* **Text excerpt**:
+ + +
Personal Circumstances

[5]      Mr Weir, you are now 30 years old.   You have lived both here in New Zealand  and  in  Fiji  while  growing  up,  the  latter  as  a  result  of  your  parents’ separation.  You lost your brother in a natural disaster when you were younger, an incident which deeply affected you.   You left school after the fifth form, despite being assessed as intelligent, and you worked in roofing and in construction. Unfortunately you suffered injuries in that line of work that led to you being placed on a sickness benefit.  You have had other unfortunate medical difficulties in recent years  and  also  suffer  from Attention  Deficit  Hyperactive  Disorder  (ADHD)  for which  you  are receiving treatment.   You  have  previously been  treated  for drug addiction.

[6]      You are single and live alone.  It appears, however, from the material before me that you enjoy a good relationship with your father and that he is supportive of you.  Indeed I recognise that he is present in Court here this morning.

Prior Convictions

[7]      You  have a number of previous  convictions,  some of them  for cannabis related offending.  Your last relevant previous conviction was, however, in 2003 and for the purposes of sentencing those convictions do not have any real significance now.

Pre-sentence report

[8]      You have been spoken to by a member of the probation service who has prepared a pre-sentence report that I have received and which the Crown and your counsel have addressed in their submissions.

[9]      The report-writer notes that you have a harmful pattern of substance use, beginning with the misuse of medication used to treat your ADHD, and this has also included alcohol and, more recently, cannabis.   You have explained your current cannabis use as largely medicinal, designed to address pain you suffer as the result of other conditions.

[10]     You told the report-writer that you were regretful for your offending and that you wish to try and regularise your life and to reintegrate into the community and workforce.  You have taken some positive steps to address your fitness for work and your  drug  use.    The  Probation  Officer  believes  you  carry  very  little  risk  of reoffending and are of little risk to others.

[11]     The report-writer sees your drug use and health issues as factors in your behaviour.   She believes you have shown some motivation and efforts to change, however, she believes you seriously need to assess your drug use.   Her ultimate recommendation is for a sentence of home detention, with conditions that would see you abstaining from alcohol and seeking treatment.  The Police have not indicated any opposition to home detention, but I will address that further in the context of Mr Galler’s submissions.
+ + +
Records in a dataset:
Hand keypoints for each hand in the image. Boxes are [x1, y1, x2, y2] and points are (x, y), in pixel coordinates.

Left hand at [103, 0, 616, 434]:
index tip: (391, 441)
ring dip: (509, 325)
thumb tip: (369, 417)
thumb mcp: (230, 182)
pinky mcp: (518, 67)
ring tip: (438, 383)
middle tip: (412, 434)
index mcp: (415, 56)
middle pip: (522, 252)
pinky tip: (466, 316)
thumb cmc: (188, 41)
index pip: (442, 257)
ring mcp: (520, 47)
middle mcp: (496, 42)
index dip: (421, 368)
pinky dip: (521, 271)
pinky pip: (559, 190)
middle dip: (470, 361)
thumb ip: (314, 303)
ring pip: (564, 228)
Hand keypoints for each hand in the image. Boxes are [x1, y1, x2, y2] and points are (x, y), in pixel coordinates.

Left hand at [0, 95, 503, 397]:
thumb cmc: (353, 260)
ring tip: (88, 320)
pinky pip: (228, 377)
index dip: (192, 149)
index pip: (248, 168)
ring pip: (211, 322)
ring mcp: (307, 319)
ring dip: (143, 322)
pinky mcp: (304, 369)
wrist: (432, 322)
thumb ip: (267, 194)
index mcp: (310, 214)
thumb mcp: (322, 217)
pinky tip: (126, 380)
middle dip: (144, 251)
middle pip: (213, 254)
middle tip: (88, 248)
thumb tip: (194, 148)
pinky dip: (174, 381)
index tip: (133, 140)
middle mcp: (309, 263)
+ + +
* **List of tasks**:
A. Answer these questions using the sentencing remarks:
(i) How old is Mr Weir?
(ii) In what year was his last relevant previous conviction?
(iii) What sentence does the report-writer ultimately recommend?
B. Rewrite the passage of the sentencing remarks starting at "Prior Convictions" and ending at "of other conditions.", replacing "cannabis" with "marijuana".

* **Answers for each item**:
A.
(i) 30 years old
(ii) 2003
(iii) Home detention

B.
Prior Convictions

[7]      You  have a number of previous  convictions,  some of them  for marijuana related offending.  Your last relevant previous conviction was, however, in 2003 and for the purposes of sentencing those convictions do not have any real significance now.

Pre-sentence report

[8]      You have been spoken to by a member of the probation service who has prepared a pre-sentence report that I have received and which the Crown and your counsel have addressed in their submissions.

[9]      The report-writer notes that you have a harmful pattern of substance use, beginning with the misuse of medication used to treat your ADHD, and this has also included alcohol and, more recently, marijuana.   You have explained your current marijuana use as largely medicinal, designed to address pain you suffer as the result of other conditions.